Princeton Baptist Medical Center recently became the first hospital in Alabama to acquire the new 7D Surgical System for complex cranial and spine procedures. This first machine-vision, image-guided navigation system (MvIGS) provides greater efficiency without the need for radiation exposure, intra-operative CAT scan or fluoroscopy. The system also helps reduce recovery times for patients.
The 7D Surgical System delivers high-quality, accurate procedures. It uses only visible light to complete near instantaneous cranial registrations, increases surgeon control, and improves IGS workflow efficiencies. The navigation technology is embedded in an on-board overhead surgical light which eliminates line-of-sight frustrations in the operating room. The surgeon-focused design offers complete sterile system control and improves conditions for surgeons, staff and patients.

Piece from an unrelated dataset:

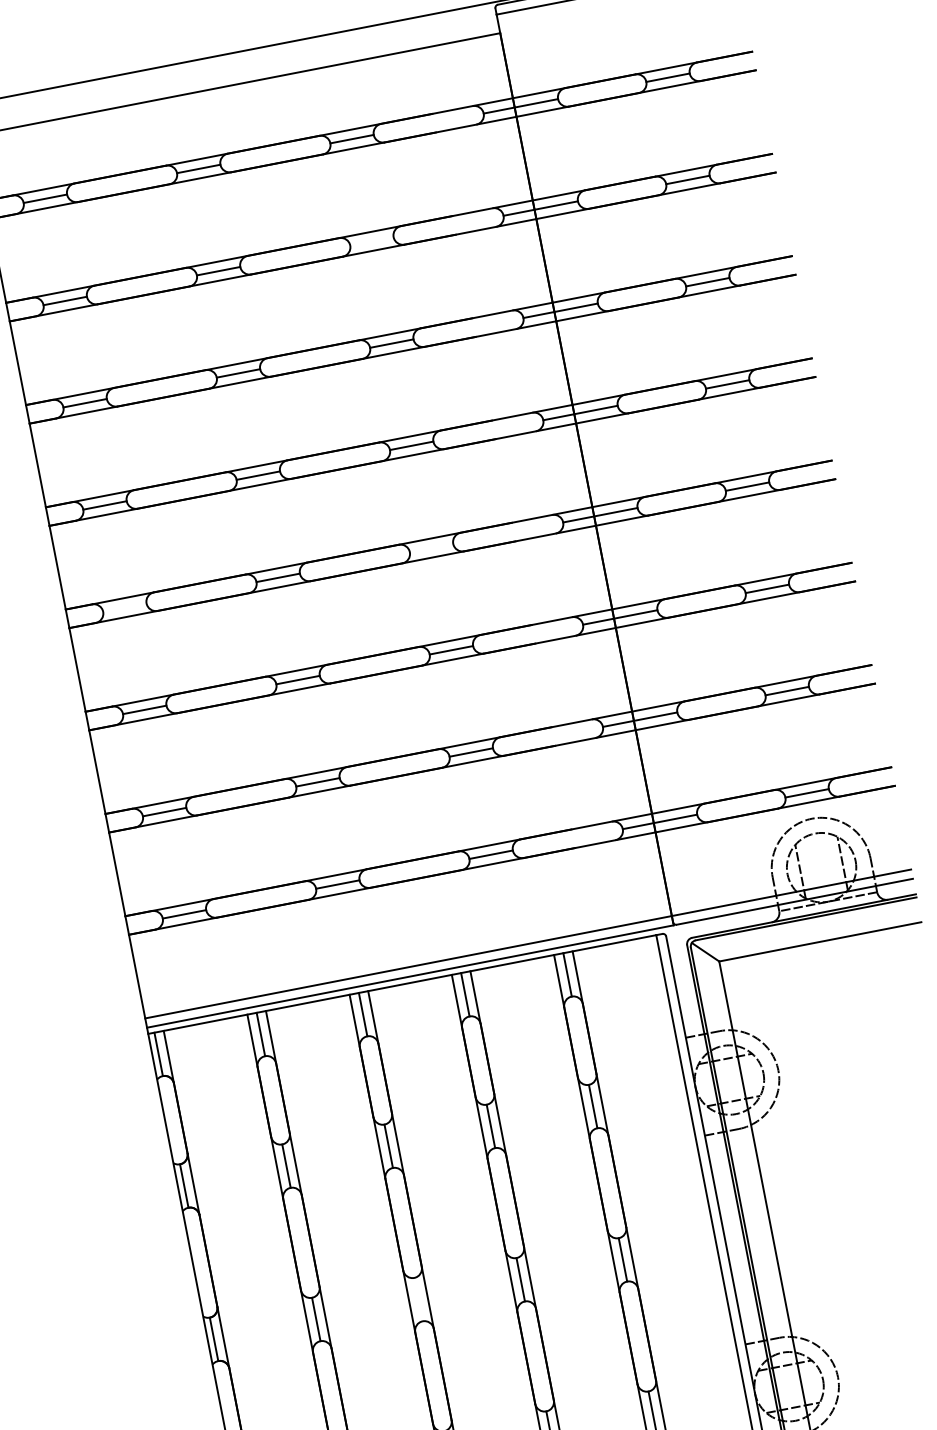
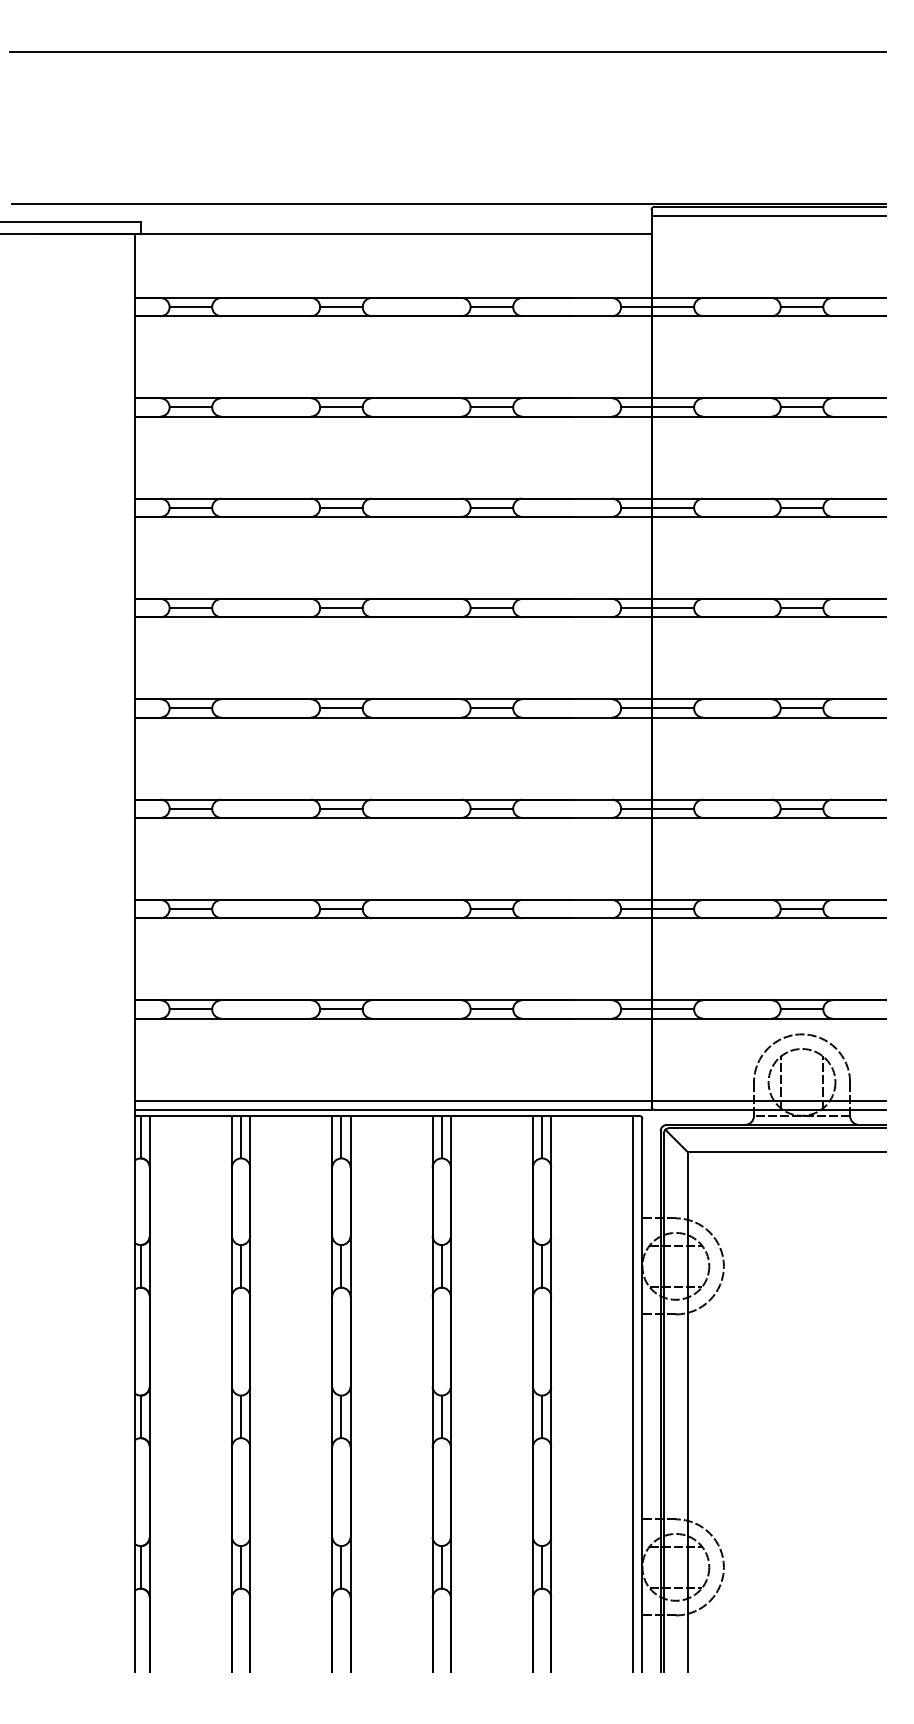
line: (371, 241) -> (491, 407), added
line: (431, 548) -> (491, 708), added
line: (124, 607) -> (190, 708), added
line: (418, 1299) -> (341, 1416), added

"This latest technology fits our needs nicely. Not only does it help with pedicle screw placement and other procedures, it saves time. It is as accurate as our previous system, and imaging is easily accomplished," says neurosurgeon Cem Cezayirli, MD. "It is more accurate than the other system, and imaging is accomplished more easily without radiation which is safer for patients and for medical staff. Not only will it accomplish spinal surgeries, it is also useful for operating on brain tumors, pituitary tumors or even ventriculostomies."
Cezayirli compares the system to fixed frame imaging, a technique that uses a limited number of fiducials, or reference points, placed on a patient's skull or spine. "Instead of the 10 to 12 fiducial points with the previous system, the 7D system uses thousands of points on the patient's facial features or on the scalp or skull," he says. "The camera has several hundred lights that reflect off the surface and the computer cross references with the patient's anatomy, providing a higher degree of accuracy. It does the same thing for the lumbar spine. It reflects off the surface of the laminate - the bone surrounding the spinal cord - and it will tell you where all bony structures are located. It's much more accurate and much faster.
"It works much like a self-driving automobile. The car has everything programmed. It drives itself because it knows the location of all the roads. It's the same thing with the 7D System. It knows where all the bones are in the body. Use of the image guidance system to guide placement of the implant has been shown to reduce risk. It's like GPS - it navigates us to the proper place without having to make more images."
So far, Cezayirli likes what he knows about this new technology. The 7D system allows for a rapid, streamlined process to reduce overall guided surgery set-up time. A computer with 3D images continuously tracks surgical tools and helps the surgeon navigate through delicate anatomy during the procedure.
"It is simple to use, and it gives me immediate feedback," Cezayirli says. "Many of the systems out there now require a lengthy registration process of about 20 minutes to register all the landmarks. The 7D system uses Flash™ Registration which dramatically reduces registration workflow time from 20 minutes to about 10 seconds. Also, we use a frame to help reference everything. If you bumped the frame using the previous system, we had to re-do the registration which would take another 20 minutes. With the 7D system, I can re-register in 10 seconds."
This new machine is the latest generation and was approved last year. Cezayirli and his team have everything set up with their new 7D System and are beginning to use it in surgeries. "This technology will save time and eliminate radiation, which will be safer for the patients and the OR team. Only one X ray will be necessary to see where the screws are when the surgery is finished," he says. "As this technology becomes more popular and more surgeons see it, we will have more of these machines in this state and all over the country."